The latest Wimpy Kid instalment has been hotly anticipated all year. It is the tenth book of the series and follows the adventures of Greg Heffley through secondary school. It is written in diary format, with accompanied drawings.

Another popular release this year has been, “Katy” by Jacqueline Wilson, a modern- day version of the 19th century book, “What Katy did” by Susan Coolidge. After a life-changing accident, Katy has to spend time with her step-mother, Izzie. Wilson tackles the uncomfortable subject of stepfamilies yet again in her witty, yet inclusive trademark style.

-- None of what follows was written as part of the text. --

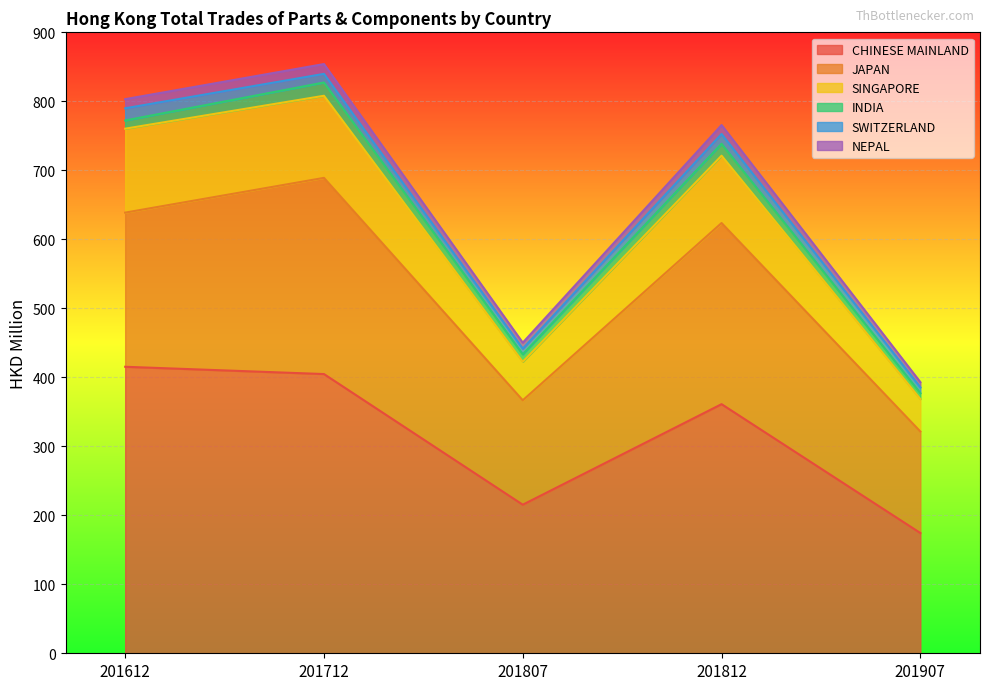

At which label does CHINESE MAINLAND first exceed 361?

201612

An intriguing Young Adult book (YA), “Am I normal yet?” by Holly Bourne has delighted mental health campaigners with its open, honest portrayal and has subsequently supported teenagers experiencing anxiety and/or Obsessive Compulsive Disorder. The novel follows sixteen year old Evie as she navigates her way through the murky teenage world of making friends and dating, whilst trying to conceal her overwhelming anxieties. The book hinges on Evie’s desperate need to “fit in” and appear normal even when she’s having a really, really bad day.

A final young adult recommendation that has just hit the book shelves in time for Christmas is, “A boy named Christmas” by Matt Haig. It narrates the story of the childhood of Father Christmas (Nikolas) and his magical quest to discover his true calling. Set in 18th century Finland, this would make a perfect Christmas present for anyone who has ever wondered about the true ancestral origins of Saint Nicholas.